Amendments to NSW Security of Payment legislation to commence in October01 August 2019
The NSW Government has determined that the Building and Construction Industry Security of Payment Amendment Act 2018 (NSW) (Amendment Act) and the Building and Construction Industry Security of Payment Amendment Regulation 2019 (NSW) (Amendment Regulation) will commence on 21 October 2019. These reforms will significantly affect the rights of claimants and recipients of claims under the security of payment legislation in NSW, and aim to provide better protection to subcontractors as well as to promote cashflow within the contracting chain.
These reforms will:
- establish a minimum monthly entitlement to claim a progress payment and remove the concept of a “reference date” for making a payment claim
- establish an entitlement to a final progress payment after termination of a contract
- shorten the maximum permitted payment due date from 30 to 20 business days for progress payments made to a subcontractor
- re-insert the requirement that a payment claim states that it is made under the Building and Construction Industry Security of Payment Act 1999 (NSW)

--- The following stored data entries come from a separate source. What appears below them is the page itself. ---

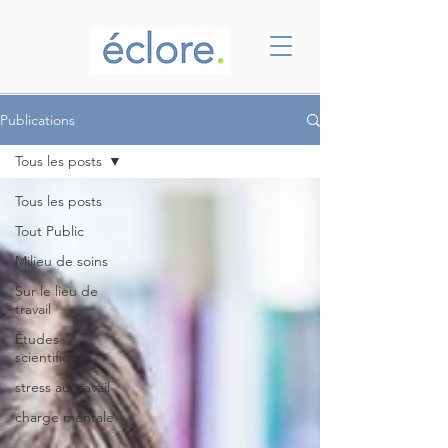
Publications
Tous les posts
Tous les posts
Tout Public
Milieu de soins
Sur le lieu de
travail
Etudes
scientifiques
stress au travail
charge mentale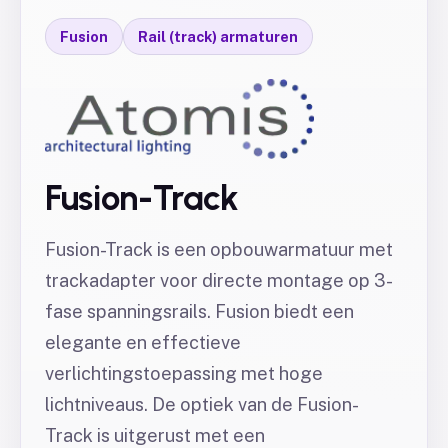
Fusion
Rail (track) armaturen
Fusion-Track
Fusion-Track is een opbouwarmatuur met
trackadapter voor directe montage op 3-
fase spanningsrails. Fusion biedt een
elegante en effectieve
verlichtingstoepassing met hoge
lichtniveaus. De optiek van de Fusion-
Track is uitgerust met een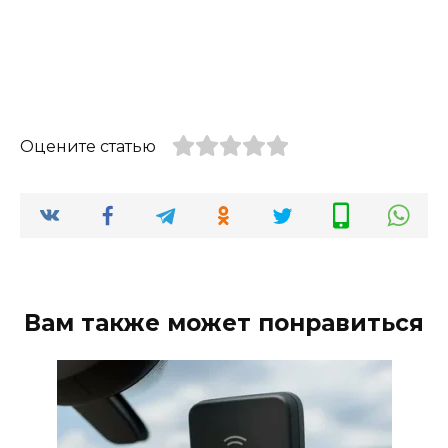
Оцените статью
Вам также может понравиться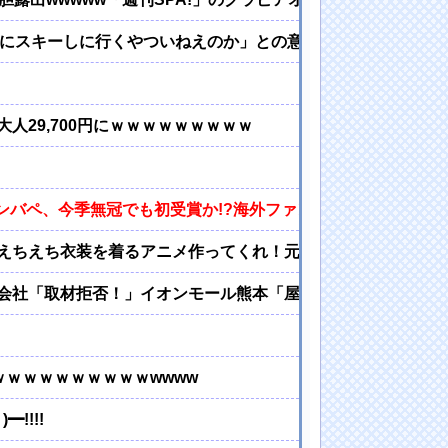
球にスキーしに行くやついねえのか」との意見
29,700円にｗｗｗｗｗｗｗｗｗ
エンバペ、今季無冠でも初受賞か!?海外ファンが考える本命とは
えちえち衣装を着るアニメ作ってくれ！元絵もAIくんが描いて
会社「取材拒否！」イオンモール熊本「屋外の貯蔵ﾀﾝｸは無傷
ｗｗｗｗｗｗｗｗｗwwww
!!!!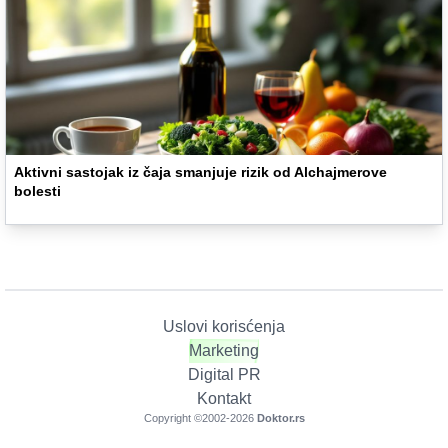
Aktivni sastojak iz čaja smanjuje rizik od Alchajmerove
bolesti
Uslovi korisćenja
Marketing
Digital PR
Kontakt
Copyright ©2002-
2026
Doktor.rs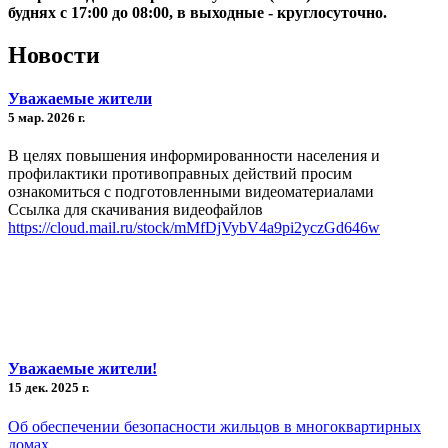
буднях с 17:00 до 08:00, в выходные - круглосуточно.
Новости
Уважаемые жители
5 мар. 2026 г.
В целях повышения информированности населения и
профилактики противоправных действий просим
ознакомиться с подготовленными видеоматериалами
Ссылка для скачивания видеофайлов
https://cloud.mail.ru/stock/mMfDjVybV4a9pi2yczGd646w
Уважаемые жители!
15 дек. 2025 г.
Об обеспечении безопасности жильцов в многоквартирных
домах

- expressly provide for the withdrawal of adjudication applications
- allow an adjudicator 10 business days to determine applications from the date of receipt of the adjudication response
- provide the Supreme Court with the power to partially uphold adjudication determinations, rather than set aside the entire determination
- prohibit a corporation in liquidation from making a payment claim, and
- increase penalties and create new offences (for more information on penalties and offences, click here).
These reforms will only apply to construction contracts entered into on or after 21 October 2019.
Those affected by the security of payment legislation in NSW will need to consider the effect of these changes in relation to contracts that will be entered into on or after 21 October 2019. That consideration may need to include making changes to contractual provisions concerning claims for payment.
Significantly, the reforms appear to provide for a monthly entitlement to claim a progress payment even if the progress payment is a milestone payment. It will therefore be critical to contractually address the valuation of a monthly payment claim where the milestone has not been achieved at the time of the monthly claim. Additionally, the currently often-used approaches of creating pre-conditions to a reference date arising and limiting references dates after completion will need to be reconsidered.